Pour éviter ce scénario en boucle, je recommande une routine d’entretien simple et réaliste :
- Nettoyer le brasero et le tiroir à cendres très régulièrement, idéalement tous les deux jours en usage soutenu.
- Utiliser des granulés secs, de diamètre adapté, et éviter les sacs qui ont pris l’humidité.
- Faire vérifier les joints si la porte semble moins étanche qu’avant.
- Prévoir un ramonage et un contrôle du conduit au moins une fois par an.
- Ne pas laisser le poêle fonctionner des semaines avec une flamme anormale ou une vitre qui s’encrasse trop vite.
Les granulés jouent aussi un rôle plus grand qu’on ne l’imagine. Un combustible de mauvaise qualité, trop poussiéreux ou humide, dégrade la combustion, encrasse davantage le brasero et finit par perturber la lecture du pressostat. Le manuel constructeur rappelle d’ailleurs une humidité maximale de 10 % pour les granulés, ce qui donne une bonne idée du niveau d’exigence réel de l’appareil. Si vous cherchez à réduire les alertes à long terme, c’est un levier très concret.
Quand il faut appeler un technicien et quoi lui dire
Je conseille de faire intervenir un professionnel dès que l’alarme revient après un nettoyage complet, ou si vous suspectez le ventilateur d’extraction, le pressostat, la carte électronique ou une fuite sur le circuit de dépression. Le manuel constructeur est clair sur un point : en cas de doute sérieux, il faut passer par un technicien agréé, parce qu’une mauvaise manipulation peut aggraver la panne ou masquer un défaut plus grave.
Quand vous appelez, donnez des informations précises. Cela accélère le diagnostic et évite les déplacements inutiles :
- le code affiché exactement à l’écran, par exemple AL 8 ou une mention équivalente ;
- le moment où l’alarme apparaît, au démarrage ou après quelques minutes ;
- la date du dernier nettoyage du brasero et du conduit ;
- l’état de la porte, des joints et du cendrier ;
- la présence éventuelle d’une hotte, d’une VMC ou d’un autre appareil qui peut mettre la pièce en dépression ;
- le comportement du poêle juste avant la coupure, surtout si la flamme était faible ou si le bruit d’extraction semblait différent.
Un bon technicien vérifiera alors le pressostat, le tuyau de prise de pression, l’embout porte-joint, l’aspiration des fumées et, si besoin, la carte électronique.
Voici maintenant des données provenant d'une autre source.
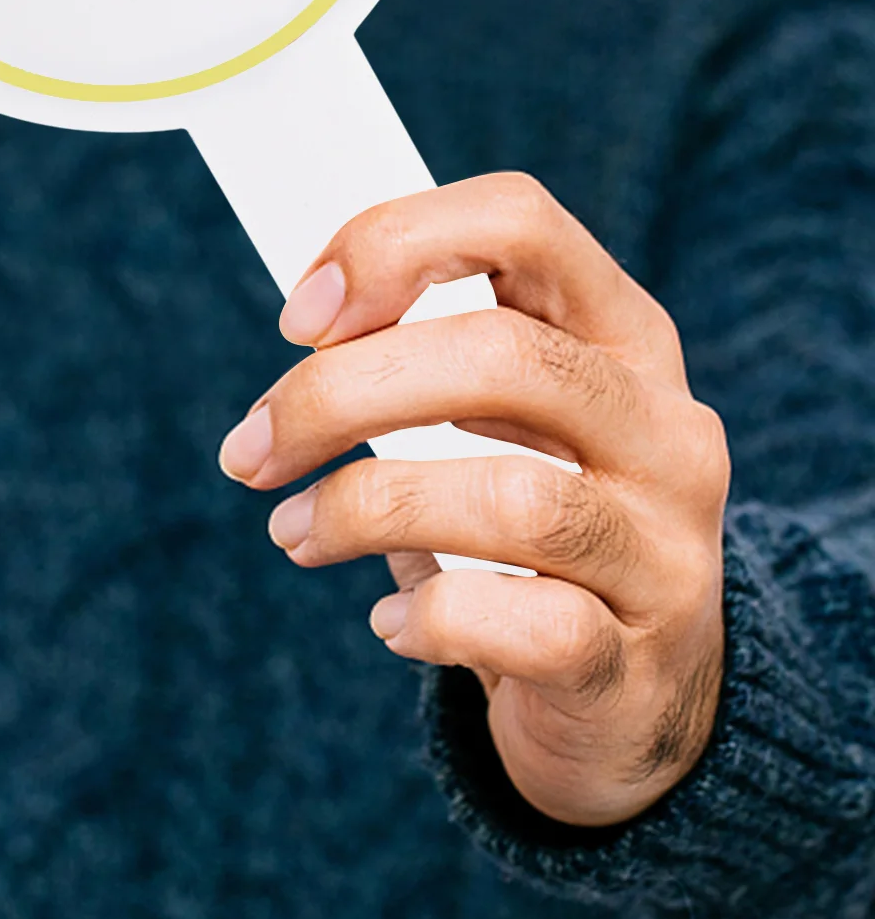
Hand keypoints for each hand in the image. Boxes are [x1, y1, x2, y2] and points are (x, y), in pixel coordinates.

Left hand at [218, 173, 729, 828]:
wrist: (637, 695)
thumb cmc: (535, 531)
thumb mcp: (508, 419)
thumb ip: (427, 358)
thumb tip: (308, 321)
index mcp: (622, 336)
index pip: (522, 222)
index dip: (394, 244)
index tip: (299, 318)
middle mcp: (666, 428)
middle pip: (503, 357)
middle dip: (342, 394)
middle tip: (253, 450)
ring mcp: (666, 549)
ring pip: (512, 498)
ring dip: (364, 510)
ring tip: (295, 532)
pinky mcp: (636, 662)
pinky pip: (529, 628)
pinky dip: (430, 619)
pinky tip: (391, 622)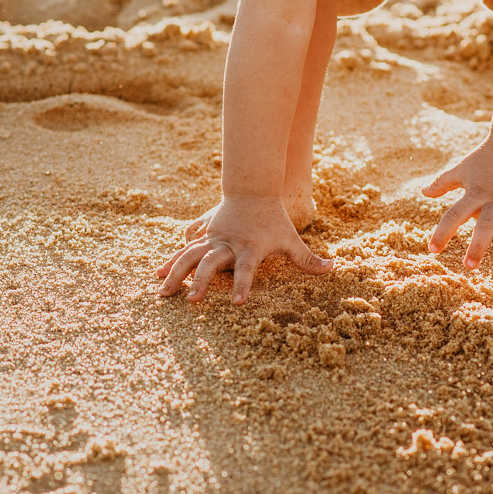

Ce n’est pas forcément une panne lourde, mais ce n’est pas non plus le genre d’alerte qu’on doit ignorer. Plus vous décrivez précisément le contexte, plus le diagnostic est rapide et plus la réparation a des chances d’être durable.
Le réflexe à garder pour éviter le retour de l’alarme
Si je devais résumer l’essentiel en une seule idée, ce serait celle-ci : une alerte de pressostat ne se traite pas seulement au poêle, elle se traite aussi dans l’installation. Le brasero, le conduit, l’arrivée d’air, la fermeture de la porte et l’état du ventilateur forment un ensemble cohérent. Dès qu’un maillon faiblit, l’électronique du poêle le voit et se protège.
Le meilleur réflexe consiste donc à observer le contexte avant de réarmer : poêle propre ou non, conduit entretenu ou non, pièce bien alimentée en air ou non. Si tout est en ordre et que l’alarme persiste, je ne cherche pas à insister. À ce stade, le diagnostic du pressostat ou de l’extracteur doit être confié à un professionnel, parce que c’est là que l’on distingue une panne réelle d’un simple effet d’encrassement.
En pratique, c’est cette discipline qui fait la différence sur un poêle à granulés : entretien régulier, conduit conforme, granulés secs et réaction rapide au premier signe de tirage instable. C’est simple, mais c’est ce qui évite la plupart des retours d’alarme pendant la saison de chauffe.